**Dokumentabschnitt**:
--------------------------------------------------
Branche stellt sich hinter Reformpläne des Verkehrsministers
Die maßgeblichen Verbände der Bus- und Logistikbranche – Bundesverband Deutscher Omnibusunternehmen (bdo), Bundesverband Güterkraftverkehr Logistik und Entsorgung (BGL), DSLV Bundesverband Spedition und Logistik (DSLV) sowie Verband Deutscher Verkehrsunternehmen (VDV) – sprechen sich ausdrücklich für die Reformvorhaben von Bundesverkehrsminister Patrick Schnieder aus.
Im Fokus stehen die Modernisierung der Fahrschulausbildung und die Vereinfachung der Berufskraftfahrerqualifikation.
Zugang zum Fahrerberuf vereinfachen und digitalisieren
Nach Einschätzung der Verbände ist der derzeitige Berufszugang für Bus- und Lkw-Fahrerinnen und -Fahrer zu aufwendig, zu teuer und zu bürokratisch. Ausbildung und Qualifikation müssten schneller, digitaler und kosteneffizienter organisiert werden.
Andere europäische Länder zeigten bereits, dass praxisnähere und günstigere Modelle möglich seien. Deutschland müsse hier aufholen, um im internationalen Wettbewerb nicht weiter zurückzufallen. Ein konsequenter Abbau administrativer Hürden sei daher zwingend erforderlich. Die angekündigte Modernisierungsoffensive des Ministers bewerten die Verbände als überfällig und richtungsweisend.
--------------------------------------------------
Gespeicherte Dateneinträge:

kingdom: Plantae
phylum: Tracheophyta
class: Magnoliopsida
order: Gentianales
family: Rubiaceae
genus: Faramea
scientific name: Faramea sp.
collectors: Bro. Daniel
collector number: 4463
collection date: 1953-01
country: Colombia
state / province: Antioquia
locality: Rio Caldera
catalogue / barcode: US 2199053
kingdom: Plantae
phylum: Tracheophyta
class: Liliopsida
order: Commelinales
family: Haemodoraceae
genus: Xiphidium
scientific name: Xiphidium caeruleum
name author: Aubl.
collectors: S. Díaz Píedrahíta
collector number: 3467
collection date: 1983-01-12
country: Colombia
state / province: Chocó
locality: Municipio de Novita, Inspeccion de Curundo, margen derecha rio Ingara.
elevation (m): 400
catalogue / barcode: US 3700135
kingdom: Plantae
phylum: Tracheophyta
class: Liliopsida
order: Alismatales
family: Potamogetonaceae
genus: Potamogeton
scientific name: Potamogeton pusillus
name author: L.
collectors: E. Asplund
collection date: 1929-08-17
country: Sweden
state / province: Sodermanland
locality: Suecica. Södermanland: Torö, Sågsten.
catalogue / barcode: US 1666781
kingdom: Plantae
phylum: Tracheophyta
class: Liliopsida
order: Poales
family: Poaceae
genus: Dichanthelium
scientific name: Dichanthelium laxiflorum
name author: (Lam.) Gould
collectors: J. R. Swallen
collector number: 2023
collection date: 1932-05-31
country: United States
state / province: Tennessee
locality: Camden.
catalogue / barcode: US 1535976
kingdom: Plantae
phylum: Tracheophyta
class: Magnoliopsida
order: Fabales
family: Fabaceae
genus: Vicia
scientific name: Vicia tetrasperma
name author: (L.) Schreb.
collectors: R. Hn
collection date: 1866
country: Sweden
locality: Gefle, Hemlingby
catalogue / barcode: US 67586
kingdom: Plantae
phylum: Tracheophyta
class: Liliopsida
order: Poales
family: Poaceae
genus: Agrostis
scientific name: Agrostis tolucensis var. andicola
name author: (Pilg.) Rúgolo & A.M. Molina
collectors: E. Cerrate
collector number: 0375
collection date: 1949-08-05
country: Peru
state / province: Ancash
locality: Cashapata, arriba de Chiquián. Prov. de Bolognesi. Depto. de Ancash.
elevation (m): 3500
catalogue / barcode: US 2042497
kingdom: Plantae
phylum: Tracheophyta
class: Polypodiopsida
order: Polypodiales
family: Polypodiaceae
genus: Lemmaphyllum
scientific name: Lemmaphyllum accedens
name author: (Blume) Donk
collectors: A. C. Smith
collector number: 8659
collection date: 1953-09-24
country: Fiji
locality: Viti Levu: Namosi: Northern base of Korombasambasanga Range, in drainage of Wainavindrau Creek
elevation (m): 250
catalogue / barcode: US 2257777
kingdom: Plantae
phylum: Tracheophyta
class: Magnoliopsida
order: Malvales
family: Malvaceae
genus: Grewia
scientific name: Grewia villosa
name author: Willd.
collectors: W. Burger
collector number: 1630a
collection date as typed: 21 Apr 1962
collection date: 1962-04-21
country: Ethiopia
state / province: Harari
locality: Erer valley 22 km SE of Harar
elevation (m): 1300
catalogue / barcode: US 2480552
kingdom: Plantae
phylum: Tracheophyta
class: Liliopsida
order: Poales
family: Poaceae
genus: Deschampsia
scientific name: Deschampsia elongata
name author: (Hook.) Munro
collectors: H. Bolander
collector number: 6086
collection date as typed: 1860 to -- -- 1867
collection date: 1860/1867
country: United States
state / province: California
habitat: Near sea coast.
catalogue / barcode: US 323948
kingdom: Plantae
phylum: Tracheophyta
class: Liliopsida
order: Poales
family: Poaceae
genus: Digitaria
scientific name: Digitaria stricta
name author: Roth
--------------------------------------------------
**Aufgaben**:
1 - Schreiben Sie den Text über die Reformpläne von "Zugang zum Fahrerberuf" bis "überfällig und richtungsweisend." neu und setzen Sie dabei "Reforminitiative" an die Stelle von "Modernisierungsoffensive".
2 - Aus welchem Grund muss Deutschland beim Zugang zum Fahrerberuf aufholen, wie es im Text über die Reformpläne heißt? Antworten Sie in ein bis drei Sätzen.

**Lösungen zur Übung**:
1 -
Zugang zum Fahrerberuf vereinfachen und digitalisieren
Nach Einschätzung der Verbände ist der derzeitige Berufszugang für Bus- und Lkw-Fahrerinnen und -Fahrer zu aufwendig, zu teuer und zu bürokratisch. Ausbildung und Qualifikation müssten schneller, digitaler und kosteneffizienter organisiert werden.
Andere europäische Länder zeigten bereits, dass praxisnähere und günstigere Modelle möglich seien. Deutschland müsse hier aufholen, um im internationalen Wettbewerb nicht weiter zurückzufallen. Ein konsequenter Abbau administrativer Hürden sei daher zwingend erforderlich. Die angekündigte Reforminitiative des Ministers bewerten die Verbände als überfällig und richtungsweisend.

2 - Deutschland muss aufholen, um im internationalen Wettbewerb nicht weiter zurückzufallen. Andere europäische Länder zeigen nach Einschätzung der Verbände bereits, dass praxisnähere und günstigere Modelle möglich sind.